There are so many films about villains with forms of multiple personality disorder now that it’s pretty much become a Hollywood in-joke. What basically started in standout horrors like Psycho has since seen time in elaborate court-room dramas (Primal Fear), slapstick comedies (Me, Myself & Irene) and most recently M. Nighy Shyamalan’s twisty mystery Split.
But back in the early 90s, directorial icon (and New Hollywood trendsetter) Brian De Palma gave the world his own spin on the standard formula, casting John Lithgow (Netflix bingers will know him as The Crown’s Winston Churchill) as a deeply troubled child-psychologist with a penchant for murder. Among, of course, other weird, kinda sexual things.
De Palma’s never been particularly shy about his fondness for mystery, cross-dressing or chasing dangerous deep-seated love affairs with total strangers; his Michael Caine-starring 80s hit Dressed to Kill is pretty much a greatest hits montage of all of the above. And of course, Raising Cain is precisely no different, stealing everything from base ideas to entire sequences from his older works.

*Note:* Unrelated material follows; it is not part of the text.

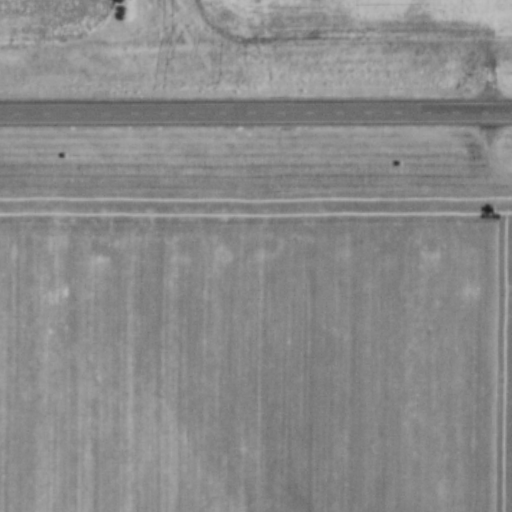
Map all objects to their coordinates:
road: (256, 116)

Annoyingly it’s nowhere near as good either, starting in the middle of one of Lithgow’s many psychotic episodes, and only getting messier from there. Flashbacks happen within dreams within other flashbacks; plot twists pounce out the woodwork every 10 minutes, mostly making absolutely no sense at all, and Lithgow’s costume-changing triple performance comes off more Sacha Baron Cohen than Edward Norton.
It may well be De Palma’s nuttiest release to date, in a filmography that includes cult musicals, psychic thrillers, and Nicolas Cage at the height of his insanity in Snake Eyes. And Raising Cain is all the better for it.

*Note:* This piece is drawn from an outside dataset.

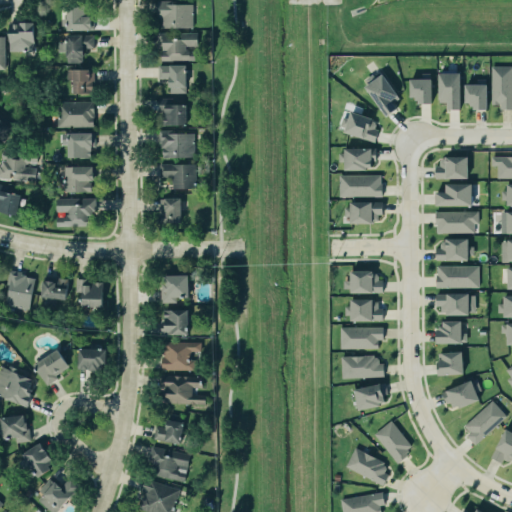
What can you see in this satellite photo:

It’s rare that you see something as absurd as this coming from such a big-name director, and whilst De Palma is more likely to be remembered for big hitters like Carrie, Scarface and The Untouchables (all undoubtedly better movies), Cain is such a mind-melter of a picture that it really deserves to be seen to be believed.

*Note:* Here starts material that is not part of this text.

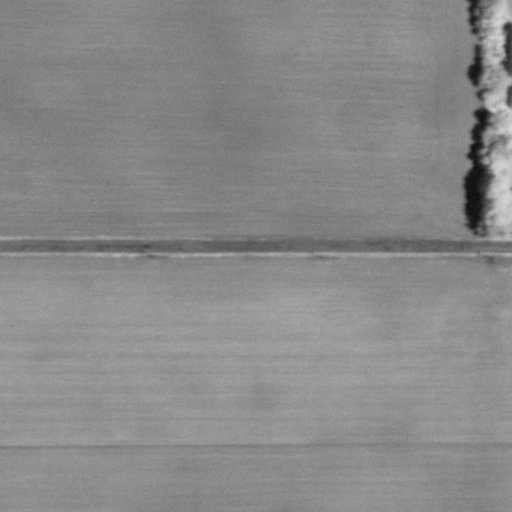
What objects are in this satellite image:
road: (256, 245)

Arrow Video’s super limited edition comes packed with the standard booklet and new artwork, as well as bizarrely even more extras than normal too. Covering two discs, there’s heaps of detailed interviews, commentaries and purpose-made docs about everything from the music to the editing, and a third disc with De Palma’s latest (highly sought after) Director’s Cut. When you see just how wonkily the film is arranged, the significance of this will definitely become a whole clearer. It’s pretty much the holy grail for Cain fans.
Basically, if you’re interested at all in De Palma’s work, his weirder side, or John Lithgow in a wig, there’s never been a better time to give Raising Cain a shot, in all its neverendingly bonkers glory. Multiple-personality thrillers will, quite frankly, never be the same again.
Raising Cain is available in the UK in a limited edition 3 disc dual-format set (DVD + Blu-ray) from Monday.